In re Bissell

245 A.D. 395 | N.Y. App. Div. | 1935

Per Curiam.

The appellant in this proceeding seeks to compel the board of elections of the county of Chautauqua to place the appellant’s name upon the official ballot for the election to be held *396November 5, 1935, as candidate for mayor of the city of Jamestown. The board has declined to do this because of defects in the nominating petition. It appears that the local law of the city of Jamestown adopted in 1927 as Local Law No. 2 of that year, provided in subdivision (a) of section 4 as follows: “A candidate for the office of mayor shall be designated by a separate petition and the names of candidates for other public offices shall not be included in that designating petition.” In the petition nominating the appellant for the office of mayor there were included the nominations of three other persons for the city office of supervisor at large and four other persons for the city office of councilman at large. The petitioner urges that the quoted language of the local law be construed as directory and not mandatory. Our attention is called to Matter of Independent Nominations (186 N. Y. 266) where it was held that nominations for more than one office were properly included in a single petition, but the opinion in that case expressly states: “ We find nothing in the statute which forbids nominating certificates of this character.” Here we have the provision of the local law above quoted. The purpose of the quoted subdivision must have been to stress the nomination for mayor and center attention upon it so that a mayoralty candidacy would not be confused with the candidacies of individuals for other offices.

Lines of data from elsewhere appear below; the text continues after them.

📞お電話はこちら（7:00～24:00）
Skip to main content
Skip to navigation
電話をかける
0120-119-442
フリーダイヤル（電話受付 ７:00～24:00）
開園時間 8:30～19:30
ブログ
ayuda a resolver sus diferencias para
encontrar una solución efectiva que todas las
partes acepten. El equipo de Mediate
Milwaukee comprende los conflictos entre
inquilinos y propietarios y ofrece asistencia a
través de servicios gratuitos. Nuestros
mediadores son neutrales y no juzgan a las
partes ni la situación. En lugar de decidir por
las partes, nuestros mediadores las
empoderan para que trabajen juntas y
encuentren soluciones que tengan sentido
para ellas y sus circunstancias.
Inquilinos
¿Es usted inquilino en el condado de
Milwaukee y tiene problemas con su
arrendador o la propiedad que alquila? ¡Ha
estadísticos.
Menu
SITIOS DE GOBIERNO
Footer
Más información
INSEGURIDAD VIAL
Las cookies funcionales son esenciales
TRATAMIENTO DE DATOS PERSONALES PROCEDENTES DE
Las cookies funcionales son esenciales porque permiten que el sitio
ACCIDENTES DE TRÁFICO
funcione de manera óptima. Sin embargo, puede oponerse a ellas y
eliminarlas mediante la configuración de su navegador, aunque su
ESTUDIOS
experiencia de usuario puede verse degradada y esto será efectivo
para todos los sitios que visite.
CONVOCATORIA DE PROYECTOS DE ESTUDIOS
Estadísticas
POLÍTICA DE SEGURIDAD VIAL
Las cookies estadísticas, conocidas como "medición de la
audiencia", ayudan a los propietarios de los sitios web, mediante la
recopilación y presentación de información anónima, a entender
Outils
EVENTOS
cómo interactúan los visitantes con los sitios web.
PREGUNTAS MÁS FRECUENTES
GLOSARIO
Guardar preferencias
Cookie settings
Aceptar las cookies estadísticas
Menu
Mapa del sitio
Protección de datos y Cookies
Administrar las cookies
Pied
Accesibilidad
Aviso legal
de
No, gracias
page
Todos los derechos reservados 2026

There are other subdivisions of section 4 providing for separate nomination or closely limited group nominations for other offices. These separate subdivisions given in the law to these provisions emphasize their importance. While it is provided in the law that the law itself is to receive a liberal construction, this does not authorize us to disregard any of its provisions. Here we have no reason offered as to why the law was not complied with and we feel that the terms of the law are conclusive against the contention of the appellant. (Matter of Dorsey v. Cohen, 268 N. Y. 620.) No sufficient reason is offered why the petition filed after the date provided for the filing of such petition in the law should be accepted nunc pro tunc. (Matter of McCurn v. Board of Elections, 245 App. Div. 905.)

All concur. Present — Sears, P. J., Taylor, Thompson and Lewis, JJ.

Order affirmed, without costs, as a matter of law and not in the exercise of any discretion.